## Wat te doen
Zet alle regels van de lijst hieronder in een Markdown-tabel met de kolommen Nr en Regel, met in Nr het rangnummer van elke regel. Laat lege regels weg.

----------------

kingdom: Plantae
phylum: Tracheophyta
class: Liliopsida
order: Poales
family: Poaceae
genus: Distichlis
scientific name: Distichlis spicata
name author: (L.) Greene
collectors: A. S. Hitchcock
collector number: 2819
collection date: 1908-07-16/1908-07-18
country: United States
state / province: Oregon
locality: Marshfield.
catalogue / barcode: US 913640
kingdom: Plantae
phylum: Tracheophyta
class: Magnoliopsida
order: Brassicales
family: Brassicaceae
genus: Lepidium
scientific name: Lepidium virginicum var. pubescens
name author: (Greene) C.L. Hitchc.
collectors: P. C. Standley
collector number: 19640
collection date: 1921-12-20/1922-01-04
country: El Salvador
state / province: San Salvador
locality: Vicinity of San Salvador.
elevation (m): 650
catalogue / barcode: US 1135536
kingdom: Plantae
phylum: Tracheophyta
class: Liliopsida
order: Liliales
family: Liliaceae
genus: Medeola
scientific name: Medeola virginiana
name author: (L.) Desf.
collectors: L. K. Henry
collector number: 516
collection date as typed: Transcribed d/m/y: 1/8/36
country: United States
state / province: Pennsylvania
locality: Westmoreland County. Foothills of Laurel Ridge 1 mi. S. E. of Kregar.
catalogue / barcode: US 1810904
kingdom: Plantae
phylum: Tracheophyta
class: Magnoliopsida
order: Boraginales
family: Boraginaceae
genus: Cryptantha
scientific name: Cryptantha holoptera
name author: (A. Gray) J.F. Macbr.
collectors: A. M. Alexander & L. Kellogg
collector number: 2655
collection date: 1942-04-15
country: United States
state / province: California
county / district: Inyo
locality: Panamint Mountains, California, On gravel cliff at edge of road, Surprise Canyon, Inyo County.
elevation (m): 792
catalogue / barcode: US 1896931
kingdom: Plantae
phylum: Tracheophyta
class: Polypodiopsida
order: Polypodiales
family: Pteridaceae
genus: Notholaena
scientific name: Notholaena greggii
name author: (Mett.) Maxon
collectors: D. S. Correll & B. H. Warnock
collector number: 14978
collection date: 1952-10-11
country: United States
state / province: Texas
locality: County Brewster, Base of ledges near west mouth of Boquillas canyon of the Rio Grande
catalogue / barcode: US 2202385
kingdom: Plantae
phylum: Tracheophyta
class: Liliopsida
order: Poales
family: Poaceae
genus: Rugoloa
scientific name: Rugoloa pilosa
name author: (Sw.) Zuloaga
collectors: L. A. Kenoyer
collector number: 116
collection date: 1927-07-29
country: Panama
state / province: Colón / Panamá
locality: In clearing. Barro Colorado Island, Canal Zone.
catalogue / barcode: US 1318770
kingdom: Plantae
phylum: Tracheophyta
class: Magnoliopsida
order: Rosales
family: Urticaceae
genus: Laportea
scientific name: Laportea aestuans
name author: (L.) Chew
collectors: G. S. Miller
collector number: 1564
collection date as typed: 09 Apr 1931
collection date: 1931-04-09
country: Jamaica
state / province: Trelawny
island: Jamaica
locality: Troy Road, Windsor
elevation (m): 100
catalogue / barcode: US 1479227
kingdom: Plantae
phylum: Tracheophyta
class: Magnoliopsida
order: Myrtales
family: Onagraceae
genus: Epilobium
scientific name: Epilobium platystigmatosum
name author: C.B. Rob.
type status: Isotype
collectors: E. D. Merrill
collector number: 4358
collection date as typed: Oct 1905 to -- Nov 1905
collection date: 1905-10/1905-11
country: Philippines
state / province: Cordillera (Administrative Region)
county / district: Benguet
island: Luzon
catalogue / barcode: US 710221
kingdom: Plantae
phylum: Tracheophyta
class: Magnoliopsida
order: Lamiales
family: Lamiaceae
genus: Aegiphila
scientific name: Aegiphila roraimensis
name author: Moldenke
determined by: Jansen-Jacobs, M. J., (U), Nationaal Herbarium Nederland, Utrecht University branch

----------------

## Juist antwoord
| Nr | Regel |
|---|---|
| 1 | kingdom: Plantae |
| 2 | phylum: Tracheophyta |
| 3 | class: Liliopsida |
| 4 | order: Poales |
| 5 | family: Poaceae |
| 6 | genus: Distichlis |
| 7 | scientific name: Distichlis spicata |
| 8 | name author: (L.) Greene |
| 9 | collectors: A. S. Hitchcock |
| 10 | collector number: 2819 |
| 11 | collection date: 1908-07-16/1908-07-18 |
| 12 | country: United States |
| 13 | state / province: Oregon |
| 14 | locality: Marshfield. |
| 15 | catalogue / barcode: US 913640 |
| 16 | kingdom: Plantae |
| 17 | phylum: Tracheophyta |
| 18 | class: Magnoliopsida |
| 19 | order: Brassicales |
| 20 | family: Brassicaceae |
| 21 | genus: Lepidium |
| 22 | scientific name: Lepidium virginicum var. pubescens |
| 23 | name author: (Greene) C.L. Hitchc. |
| 24 | collectors: P. C. Standley |
| 25 | collector number: 19640 |
| 26 | collection date: 1921-12-20/1922-01-04 |
| 27 | country: El Salvador |
| 28 | state / province: San Salvador |
| 29 | locality: Vicinity of San Salvador. |
| 30 | elevation (m): 650 |
| 31 | catalogue / barcode: US 1135536 |
| 32 | kingdom: Plantae |
| 33 | phylum: Tracheophyta |
| 34 | class: Liliopsida |
| 35 | order: Liliales |
| 36 | family: Liliaceae |
| 37 | genus: Medeola |
| 38 | scientific name: Medeola virginiana |
| 39 | name author: (L.) Desf. |
| 40 | collectors: L. K. Henry |
| 41 | collector number: 516 |
| 42 | collection date as typed: Transcribed d/m/y: 1/8/36 |
| 43 | country: United States |
| 44 | state / province: Pennsylvania |
| 45 | locality: Westmoreland County. Foothills of Laurel Ridge 1 mi. S. E. of Kregar. |
| 46 | catalogue / barcode: US 1810904 |
| 47 | kingdom: Plantae |
| 48 | phylum: Tracheophyta |
| 49 | class: Magnoliopsida |
| 50 | order: Boraginales |
| 51 | family: Boraginaceae |
| 52 | genus: Cryptantha |
| 53 | scientific name: Cryptantha holoptera |
| 54 | name author: (A. Gray) J.F. Macbr. |
| 55 | collectors: A. M. Alexander & L. Kellogg |
| 56 | collector number: 2655 |
| 57 | collection date: 1942-04-15 |
| 58 | country: United States |
| 59 | state / province: California |
| 60 | county / district: Inyo |
| 61 | locality: Panamint Mountains, California, On gravel cliff at edge of road, Surprise Canyon, Inyo County. |
| 62 | elevation (m): 792 |
| 63 | catalogue / barcode: US 1896931 |
| 64 | kingdom: Plantae |
| 65 | phylum: Tracheophyta |
| 66 | class: Polypodiopsida |
| 67 | order: Polypodiales |
| 68 | family: Pteridaceae |
| 69 | genus: Notholaena |
| 70 | scientific name: Notholaena greggii |
| 71 | name author: (Mett.) Maxon |
| 72 | collectors: D. S. Correll & B. H. Warnock |
| 73 | collector number: 14978 |
| 74 | collection date: 1952-10-11 |
| 75 | country: United States |
| 76 | state / province: Texas |
| 77 | locality: County Brewster, Base of ledges near west mouth of Boquillas canyon of the Rio Grande |
| 78 | catalogue / barcode: US 2202385 |
| 79 | kingdom: Plantae |
| 80 | phylum: Tracheophyta |
| 81 | class: Liliopsida |
| 82 | order: Poales |
| 83 | family: Poaceae |
| 84 | genus: Rugoloa |
| 85 | scientific name: Rugoloa pilosa |
| 86 | name author: (Sw.) Zuloaga |
| 87 | collectors: L. A. Kenoyer |
| 88 | collector number: 116 |
| 89 | collection date: 1927-07-29 |
| 90 | country: Panama |
| 91 | state / province: Colón / Panamá |
| 92 | locality: In clearing. Barro Colorado Island, Canal Zone. |
| 93 | catalogue / barcode: US 1318770 |
| 94 | kingdom: Plantae |
| 95 | phylum: Tracheophyta |
| 96 | class: Magnoliopsida |
| 97 | order: Rosales |
| 98 | family: Urticaceae |
| 99 | genus: Laportea |
| 100 | scientific name: Laportea aestuans |
| 101 | name author: (L.) Chew |
| 102 | collectors: G. S. Miller |
| 103 | collector number: 1564 |
| 104 | collection date as typed: 09 Apr 1931 |
| 105 | collection date: 1931-04-09 |
| 106 | country: Jamaica |
| 107 | state / province: Trelawny |
| 108 | island: Jamaica |
| 109 | locality: Troy Road, Windsor |
| 110 | elevation (m): 100 |
| 111 | catalogue / barcode: US 1479227 |
| 112 | kingdom: Plantae |
| 113 | phylum: Tracheophyta |
| 114 | class: Magnoliopsida |
| 115 | order: Myrtales |
| 116 | family: Onagraceae |
| 117 | genus: Epilobium |
| 118 | scientific name: Epilobium platystigmatosum |
| 119 | name author: C.B. Rob. |
| 120 | type status: Isotype |
| 121 | collectors: E. D. Merrill |
| 122 | collector number: 4358 |
| 123 | collection date as typed: Oct 1905 to -- Nov 1905 |
| 124 | collection date: 1905-10/1905-11 |
| 125 | country: Philippines |
| 126 | state / province: Cordillera (Administrative Region) |
| 127 | county / district: Benguet |
| 128 | island: Luzon |
| 129 | catalogue / barcode: US 710221 |
| 130 | kingdom: Plantae |
| 131 | phylum: Tracheophyta |
| 132 | class: Magnoliopsida |
| 133 | order: Lamiales |
| 134 | family: Lamiaceae |
| 135 | genus: Aegiphila |
| 136 | scientific name: Aegiphila roraimensis |
| 137 | name author: Moldenke |
| 138 | determined by: Jansen-Jacobs, M. J., (U), Nationaal Herbarium Nederland, Utrecht University branch |